**Your objective**:
The result should be every line in the data below that carries the string "صنعاء".

Start of Data supplied

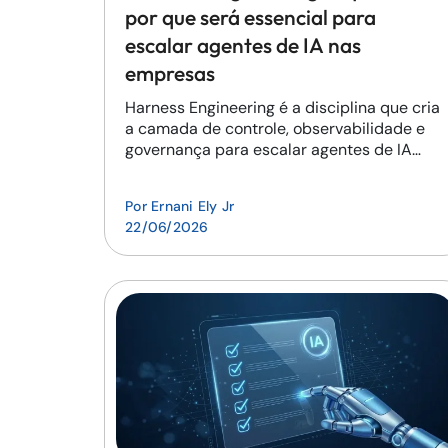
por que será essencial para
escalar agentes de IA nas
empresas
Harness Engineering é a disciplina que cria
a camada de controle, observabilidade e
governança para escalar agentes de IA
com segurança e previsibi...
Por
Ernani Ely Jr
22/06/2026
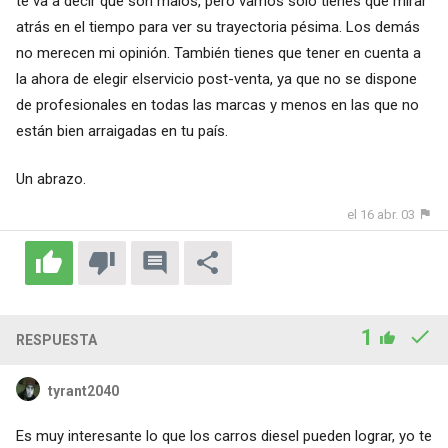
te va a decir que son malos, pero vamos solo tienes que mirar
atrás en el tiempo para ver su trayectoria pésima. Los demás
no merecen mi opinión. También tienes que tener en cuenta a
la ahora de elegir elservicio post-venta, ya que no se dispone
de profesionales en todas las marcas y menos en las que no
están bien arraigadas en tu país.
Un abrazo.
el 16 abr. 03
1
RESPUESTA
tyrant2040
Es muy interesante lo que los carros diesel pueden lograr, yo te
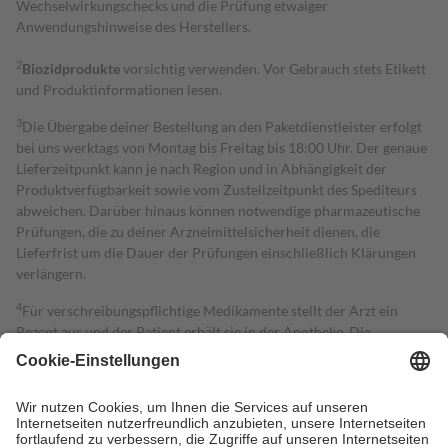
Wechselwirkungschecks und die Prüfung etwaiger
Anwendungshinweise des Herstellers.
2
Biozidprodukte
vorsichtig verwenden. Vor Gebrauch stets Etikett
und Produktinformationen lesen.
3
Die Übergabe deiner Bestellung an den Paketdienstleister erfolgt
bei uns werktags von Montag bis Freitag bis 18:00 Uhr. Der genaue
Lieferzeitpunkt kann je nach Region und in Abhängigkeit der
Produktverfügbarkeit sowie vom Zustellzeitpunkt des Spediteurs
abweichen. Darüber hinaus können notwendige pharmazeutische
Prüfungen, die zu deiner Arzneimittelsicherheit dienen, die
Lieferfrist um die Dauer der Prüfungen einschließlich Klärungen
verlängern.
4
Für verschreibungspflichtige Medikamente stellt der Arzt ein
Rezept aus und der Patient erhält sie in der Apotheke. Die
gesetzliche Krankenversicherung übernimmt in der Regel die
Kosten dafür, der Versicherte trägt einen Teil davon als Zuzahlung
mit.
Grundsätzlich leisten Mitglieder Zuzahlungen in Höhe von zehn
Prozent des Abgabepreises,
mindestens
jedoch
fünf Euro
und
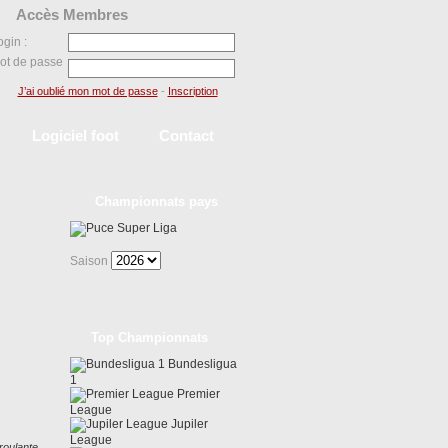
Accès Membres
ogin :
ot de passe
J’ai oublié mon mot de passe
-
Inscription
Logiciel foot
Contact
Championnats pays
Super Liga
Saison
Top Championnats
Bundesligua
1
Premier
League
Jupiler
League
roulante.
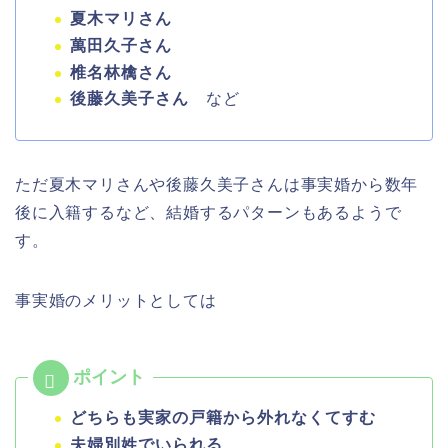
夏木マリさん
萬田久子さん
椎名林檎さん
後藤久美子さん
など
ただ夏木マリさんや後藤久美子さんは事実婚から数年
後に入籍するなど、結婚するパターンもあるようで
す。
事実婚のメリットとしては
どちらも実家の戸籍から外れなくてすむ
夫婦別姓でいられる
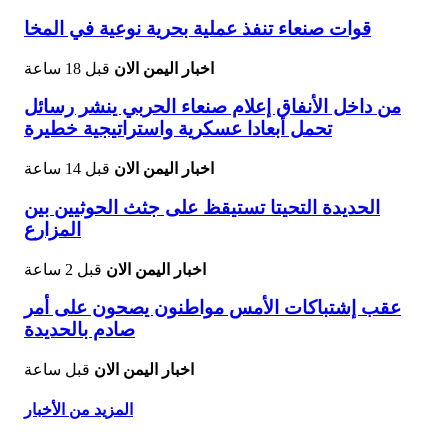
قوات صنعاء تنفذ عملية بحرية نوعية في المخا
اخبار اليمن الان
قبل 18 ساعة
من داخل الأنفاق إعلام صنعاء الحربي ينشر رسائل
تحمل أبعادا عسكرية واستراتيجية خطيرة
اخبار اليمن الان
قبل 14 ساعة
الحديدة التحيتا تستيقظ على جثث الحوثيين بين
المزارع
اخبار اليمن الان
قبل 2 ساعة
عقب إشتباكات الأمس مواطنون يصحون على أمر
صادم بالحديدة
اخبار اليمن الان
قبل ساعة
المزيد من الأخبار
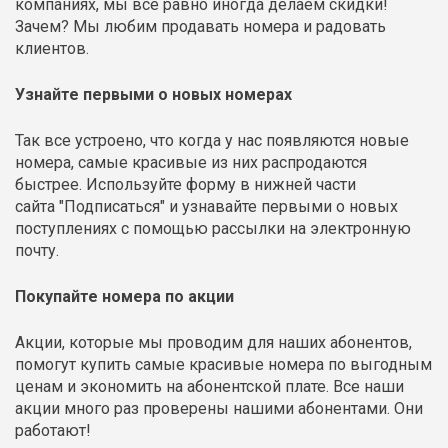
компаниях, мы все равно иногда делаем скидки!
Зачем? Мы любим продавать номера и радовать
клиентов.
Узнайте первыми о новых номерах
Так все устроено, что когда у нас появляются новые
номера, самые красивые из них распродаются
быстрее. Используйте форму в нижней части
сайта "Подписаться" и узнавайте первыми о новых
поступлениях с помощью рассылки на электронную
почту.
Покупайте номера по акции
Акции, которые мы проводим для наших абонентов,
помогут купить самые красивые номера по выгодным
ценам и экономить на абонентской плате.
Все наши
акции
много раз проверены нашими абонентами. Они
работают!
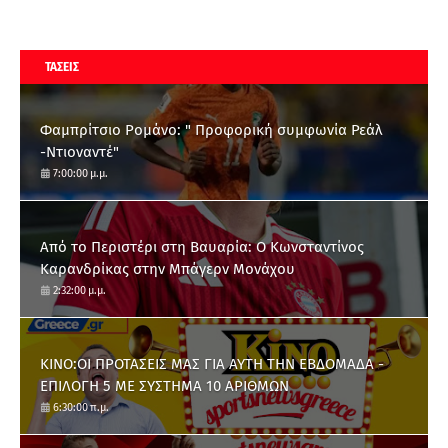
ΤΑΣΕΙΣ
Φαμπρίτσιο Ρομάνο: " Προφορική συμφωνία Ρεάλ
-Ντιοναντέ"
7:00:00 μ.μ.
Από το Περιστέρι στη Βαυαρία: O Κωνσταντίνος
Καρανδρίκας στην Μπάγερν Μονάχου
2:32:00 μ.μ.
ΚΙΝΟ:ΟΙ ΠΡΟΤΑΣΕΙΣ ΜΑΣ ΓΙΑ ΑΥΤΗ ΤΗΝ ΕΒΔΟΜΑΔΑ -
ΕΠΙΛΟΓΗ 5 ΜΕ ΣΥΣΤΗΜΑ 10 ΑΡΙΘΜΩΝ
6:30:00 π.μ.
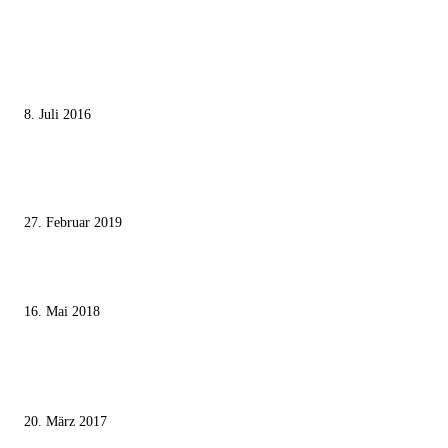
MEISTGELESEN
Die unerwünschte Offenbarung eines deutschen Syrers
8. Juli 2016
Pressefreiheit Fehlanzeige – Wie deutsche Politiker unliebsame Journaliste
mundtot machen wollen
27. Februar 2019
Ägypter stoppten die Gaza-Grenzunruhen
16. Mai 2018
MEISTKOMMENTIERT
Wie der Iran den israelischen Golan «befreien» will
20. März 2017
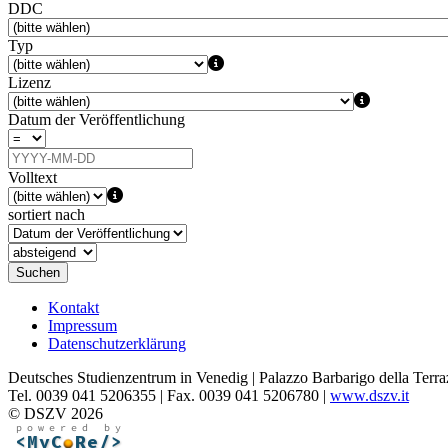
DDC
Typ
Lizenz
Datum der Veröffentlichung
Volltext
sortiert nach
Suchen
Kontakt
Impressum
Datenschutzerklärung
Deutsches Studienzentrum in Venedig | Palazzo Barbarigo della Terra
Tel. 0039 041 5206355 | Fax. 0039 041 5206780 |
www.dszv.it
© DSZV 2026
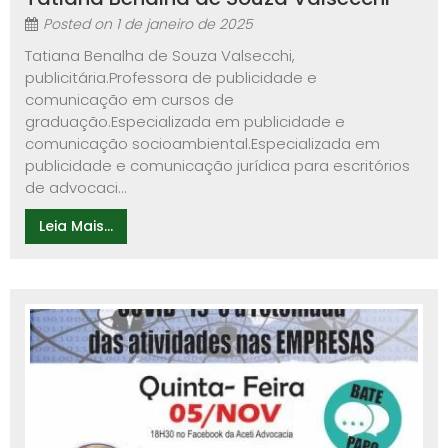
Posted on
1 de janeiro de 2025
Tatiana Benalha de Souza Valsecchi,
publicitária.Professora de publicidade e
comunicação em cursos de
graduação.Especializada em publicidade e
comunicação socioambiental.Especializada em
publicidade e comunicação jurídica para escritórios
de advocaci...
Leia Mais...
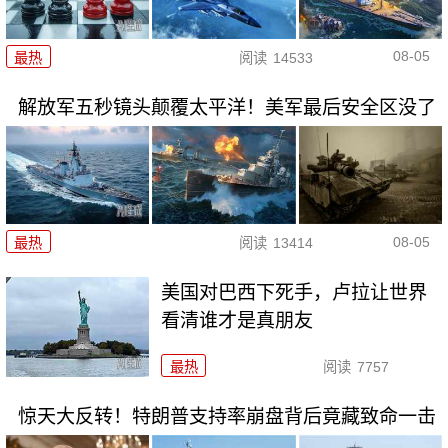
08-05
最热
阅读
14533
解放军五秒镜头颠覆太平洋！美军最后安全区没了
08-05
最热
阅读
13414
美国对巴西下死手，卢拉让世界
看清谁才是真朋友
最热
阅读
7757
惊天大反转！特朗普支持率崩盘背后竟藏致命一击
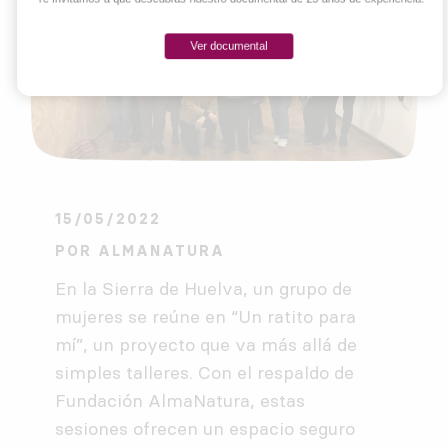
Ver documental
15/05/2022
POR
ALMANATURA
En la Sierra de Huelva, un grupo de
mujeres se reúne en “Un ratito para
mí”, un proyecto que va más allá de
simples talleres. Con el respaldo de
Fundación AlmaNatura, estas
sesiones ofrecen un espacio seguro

End of Data supplied

**Result of the exercise**:
قوات صنعاء تنفذ عملية بحرية نوعية في المخا
من داخل الأنفاق إعلام صنعاء الحربي ينشر رسائل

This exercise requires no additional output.